Görev:
Fenerbahçe oyuncularını anlatan yazıya göre Rebrov'a neden forma verilemedi? Tek cümleyle açıklayın.

Okuma metni:
══════

Selçuk sağ kanatta beklenenden iyi bir performans gösterdi. Özellikle hava hakimiyeti ve rakip sahada kaptığı topların yaptığı katkı tartışılmaz. Selçuk, bu genç yaşta, kendisi hakkında yapılan onca eleştiriye rağmen, inançlı oyunu ve kesici özellikleriyle faydalı bir futbolcu.

Yabancı kısıtlaması sebebiyle forma veremediğimiz Rebrov için de bir kaç kelime eklemeden geçemeyeceğim. Yıldız futbolcu kendisini Avrupa'da kanıtlamış, Şampiyonlar Ligi gol krallığında küçümsenmeyecek derecede yüksek bir pozisyona sahip, Avrupa'da sansasyon yaratacak kadar etkileyici bir rakama 11 milyon pounda transfer edilen bir isim olarak, kendisi Fenerbahçe forması altında geçirdiği günlerde nasıl bir profesyonel olduğunu, yıldız futbolcu olmanın profesyonel olduğu gerçeğini değiştirmediği gösterdi. Devre arası takımlar soyunma odasına gittiği zaman ısınmasını her zamanki ciddiyetiyle yapan, oyuna girip girmemiş olmasını sorun etmeyen ama çalıştıktan sonra haketmesi halinde de teknik patronunun adaleti en iyi şekilde dağıtacağından emin olan bu alışık olmadığımız yıldız profili, Türk futboluna eğer izin verilirse uzun yıllar ders vermeyi sürdürecektir.



Servet Konusu:

Maalesef bu derse en çok ihtiyacı olan isimlerden birisi bizim takımımız içerisinde bulunan bir isim. Son günlerde kendisi hakkında çıkan haberler ve Cristoph Daum'un açıklamalarından anlaşıldığı gibi Servet konusunda bir takım problemler yaşanıyor. Fenerbahçe'ye sezon başında beklenmedik bir anda, transferin son gününde, transfer edilen milli futbolcu geldiği günden bu yana sadece bir kez ilk 11'de forma giydi. Samsun maçında ilk 11'de sahaya çıkan Servet o maçı da tamamlayamadan kırmızı kart görerek şansını değerlendirememiş, takımımız da 3-0'lık bir mağlubiyetle büyük bir yara almıştı.

══════

Veri kayıtları:
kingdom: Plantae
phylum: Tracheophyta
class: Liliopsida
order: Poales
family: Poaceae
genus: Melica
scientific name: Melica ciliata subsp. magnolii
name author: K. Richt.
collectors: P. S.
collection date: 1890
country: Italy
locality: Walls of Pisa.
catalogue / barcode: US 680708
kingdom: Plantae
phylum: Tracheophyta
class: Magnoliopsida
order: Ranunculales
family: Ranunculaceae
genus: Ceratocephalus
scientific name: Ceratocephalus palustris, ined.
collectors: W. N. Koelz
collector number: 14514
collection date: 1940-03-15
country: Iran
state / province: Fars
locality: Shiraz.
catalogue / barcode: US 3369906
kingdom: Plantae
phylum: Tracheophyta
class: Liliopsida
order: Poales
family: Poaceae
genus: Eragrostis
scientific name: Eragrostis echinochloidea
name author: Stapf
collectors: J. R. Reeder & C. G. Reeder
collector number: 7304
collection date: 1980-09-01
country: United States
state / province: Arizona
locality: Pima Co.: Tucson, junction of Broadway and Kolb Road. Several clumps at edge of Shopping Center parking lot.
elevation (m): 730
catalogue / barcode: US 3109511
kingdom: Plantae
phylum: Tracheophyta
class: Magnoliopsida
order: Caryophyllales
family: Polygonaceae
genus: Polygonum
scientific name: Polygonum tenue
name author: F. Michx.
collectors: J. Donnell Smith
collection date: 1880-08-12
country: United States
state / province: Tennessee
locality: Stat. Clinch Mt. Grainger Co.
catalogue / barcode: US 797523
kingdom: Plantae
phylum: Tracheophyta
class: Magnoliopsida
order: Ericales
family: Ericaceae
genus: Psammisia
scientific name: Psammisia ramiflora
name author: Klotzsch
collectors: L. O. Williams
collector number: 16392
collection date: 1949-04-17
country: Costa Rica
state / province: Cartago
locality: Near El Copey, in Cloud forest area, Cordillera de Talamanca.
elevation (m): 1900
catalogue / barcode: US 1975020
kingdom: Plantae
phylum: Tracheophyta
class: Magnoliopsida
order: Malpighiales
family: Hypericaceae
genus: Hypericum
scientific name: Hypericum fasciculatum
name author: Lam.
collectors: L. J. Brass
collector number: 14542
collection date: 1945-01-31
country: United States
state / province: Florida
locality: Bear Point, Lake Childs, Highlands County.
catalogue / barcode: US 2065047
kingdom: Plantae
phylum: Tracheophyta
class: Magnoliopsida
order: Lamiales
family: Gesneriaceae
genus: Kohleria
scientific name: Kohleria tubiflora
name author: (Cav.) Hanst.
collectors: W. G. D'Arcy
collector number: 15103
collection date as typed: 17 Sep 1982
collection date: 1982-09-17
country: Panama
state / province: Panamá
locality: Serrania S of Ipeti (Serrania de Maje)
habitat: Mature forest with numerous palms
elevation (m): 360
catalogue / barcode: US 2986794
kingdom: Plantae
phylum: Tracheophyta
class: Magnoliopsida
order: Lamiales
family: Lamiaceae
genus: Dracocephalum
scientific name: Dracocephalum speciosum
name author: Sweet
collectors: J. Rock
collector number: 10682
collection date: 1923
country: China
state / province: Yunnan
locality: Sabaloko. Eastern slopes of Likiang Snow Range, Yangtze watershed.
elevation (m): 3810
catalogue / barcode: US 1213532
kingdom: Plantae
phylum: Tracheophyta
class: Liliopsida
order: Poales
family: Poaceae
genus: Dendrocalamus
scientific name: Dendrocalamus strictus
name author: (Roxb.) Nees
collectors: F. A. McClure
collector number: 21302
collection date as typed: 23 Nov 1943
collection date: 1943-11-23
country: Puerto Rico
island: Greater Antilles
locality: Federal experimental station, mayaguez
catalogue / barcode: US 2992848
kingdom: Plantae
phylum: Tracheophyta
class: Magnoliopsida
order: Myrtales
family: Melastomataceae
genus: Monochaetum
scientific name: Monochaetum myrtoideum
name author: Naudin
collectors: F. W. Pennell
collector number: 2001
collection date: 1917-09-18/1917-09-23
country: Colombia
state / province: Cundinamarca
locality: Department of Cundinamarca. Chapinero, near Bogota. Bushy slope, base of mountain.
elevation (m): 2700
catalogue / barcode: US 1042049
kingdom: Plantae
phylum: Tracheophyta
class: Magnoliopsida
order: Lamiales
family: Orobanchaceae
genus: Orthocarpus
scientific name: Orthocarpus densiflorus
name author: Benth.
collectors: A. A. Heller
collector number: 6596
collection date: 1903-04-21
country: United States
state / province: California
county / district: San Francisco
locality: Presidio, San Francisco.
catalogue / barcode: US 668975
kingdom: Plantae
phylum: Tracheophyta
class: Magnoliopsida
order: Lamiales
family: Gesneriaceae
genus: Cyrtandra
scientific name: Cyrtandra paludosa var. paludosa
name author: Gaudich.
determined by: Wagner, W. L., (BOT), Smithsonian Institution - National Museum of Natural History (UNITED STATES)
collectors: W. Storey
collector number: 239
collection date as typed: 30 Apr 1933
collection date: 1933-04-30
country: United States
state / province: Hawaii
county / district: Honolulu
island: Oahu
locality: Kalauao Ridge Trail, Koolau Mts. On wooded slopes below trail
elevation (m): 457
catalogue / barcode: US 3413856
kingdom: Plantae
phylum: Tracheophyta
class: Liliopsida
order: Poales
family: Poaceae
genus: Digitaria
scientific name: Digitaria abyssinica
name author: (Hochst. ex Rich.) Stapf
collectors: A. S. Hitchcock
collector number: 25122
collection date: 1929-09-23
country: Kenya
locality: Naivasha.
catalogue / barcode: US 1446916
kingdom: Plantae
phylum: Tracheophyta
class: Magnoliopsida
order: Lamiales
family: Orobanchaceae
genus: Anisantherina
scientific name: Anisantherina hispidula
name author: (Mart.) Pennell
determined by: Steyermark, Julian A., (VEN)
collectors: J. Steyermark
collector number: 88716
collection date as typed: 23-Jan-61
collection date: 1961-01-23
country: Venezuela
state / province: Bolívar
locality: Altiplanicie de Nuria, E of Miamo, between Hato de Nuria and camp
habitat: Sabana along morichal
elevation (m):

══════

Çözüm:
Yabancı oyuncu kısıtlaması yüzünden Rebrov'a forma verilemedi.